Nevada Test Site
Troops are shown participating in exercise Desert Rock I in November 1951. It was the first U.S. nuclear field exercise conducted on land; troops shown are a mere 6 miles from the blast at the Nevada Test Site - now known as the Nevada National Security Site. A scare at the site ended without incident Tuesday afternoon after federal and local authorities determined that a suspicious item found there was "non-threatening." Wikimedia Commons

A Nevada nuclear scare ended without incident Tuesday afternoon after federal and local authorities determined that a suspicious item found at a nuclear site in the Silver State was "non-threatening."

Federal and local crews responded to the Nevada National Security Site, located about 65 miles northwest of Las Vegas, on Tuesday after a suspicious item was found at about 7 p.m. EST near a factory at the site, Dave Taylor, a spokesman for the site, told CNN.

But the item was found to be "non-threatening" by 10 p.m. EST by authorities, Taylor told the network.

"A suspicious item was found outside the Device Assembly Facility security perimeter fence and we have determined that it involves a non-threatening item," Taylor said, according to the Las Vegas Review-Journal newspaper.

"We acted out of an abundance of caution," Dante Pistone, another site spokesman, told CNN. "There will be a lot of follow-up on this."

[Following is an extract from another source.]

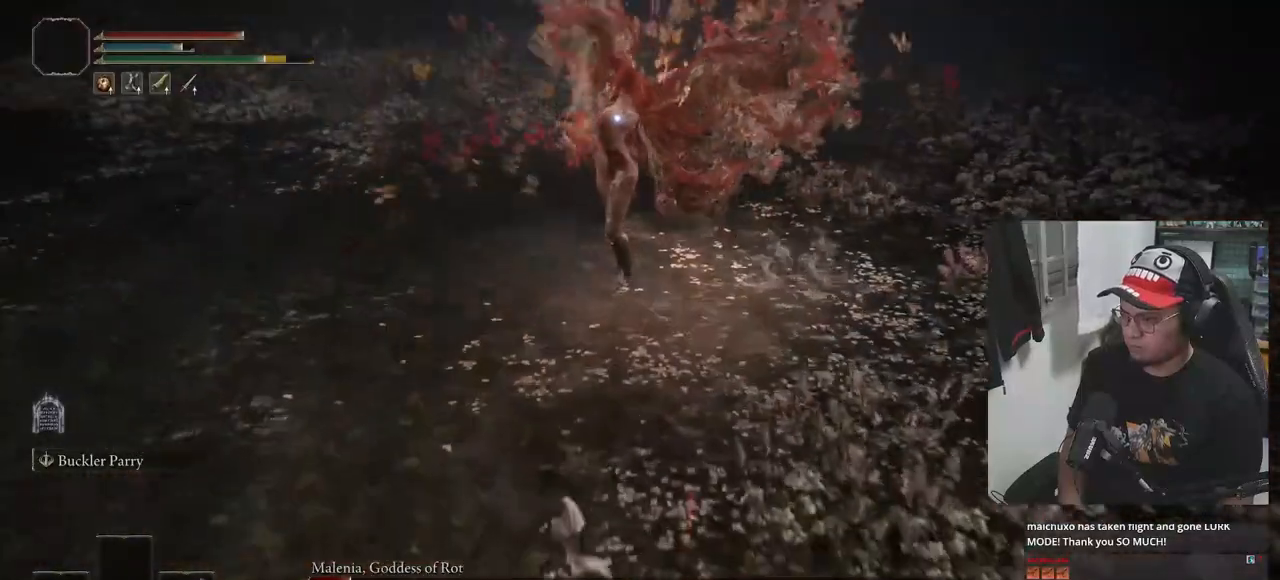
{"buttons": ["B"], "left_stick": "up", "right_stick": "center", "events": [[33, "left_stick", "center"], [100, "left_stick", "up"], [133, "B", "down"]]}
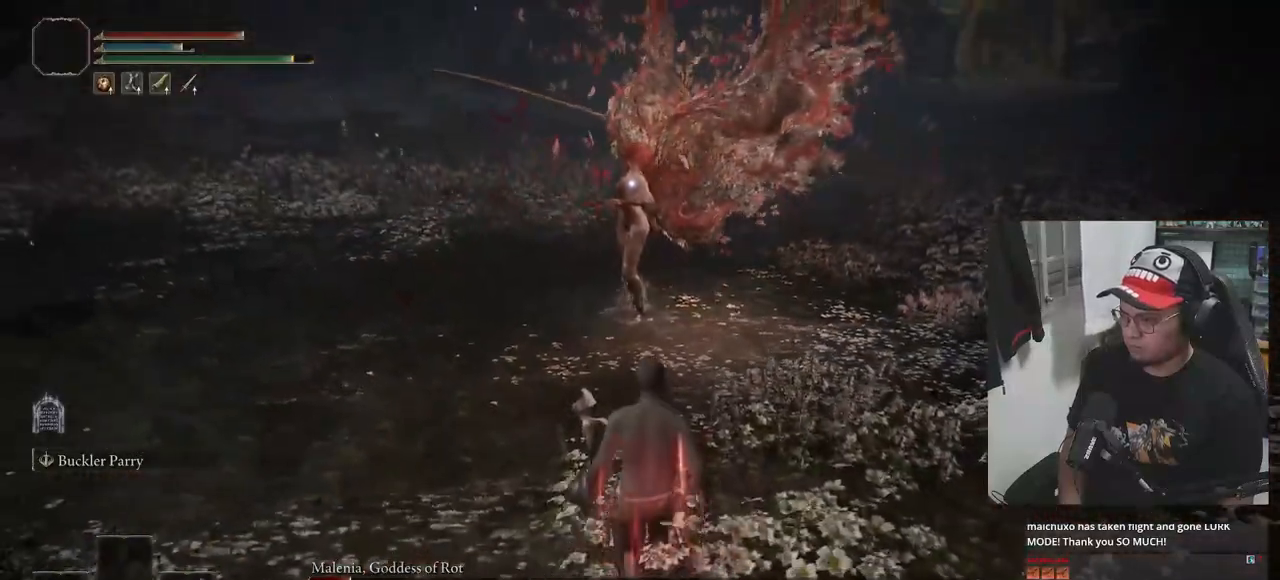
{"buttons": ["B"], "left_stick": "down-left", "right_stick": "center", "events": [[283, "left_stick", "left"], [450, "left_stick", "down-left"]]}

Taylor added that he had no information about how the item was found or how it may have come to be at the site, according to the Review-Journal.

The National Nuclear Security Administration released a statement alerting the media to the situation while the nature of the item was still being investigated, but it had not provided further details as of 8:45 p.m. EST., according to KLAS-TV Las Vegas.

The Nevada National Security Site - formerly known as the Nevada Test Site - spans 1,375 square miles, and it has been used as a nuclear weapon test site for several decades, according to CNN.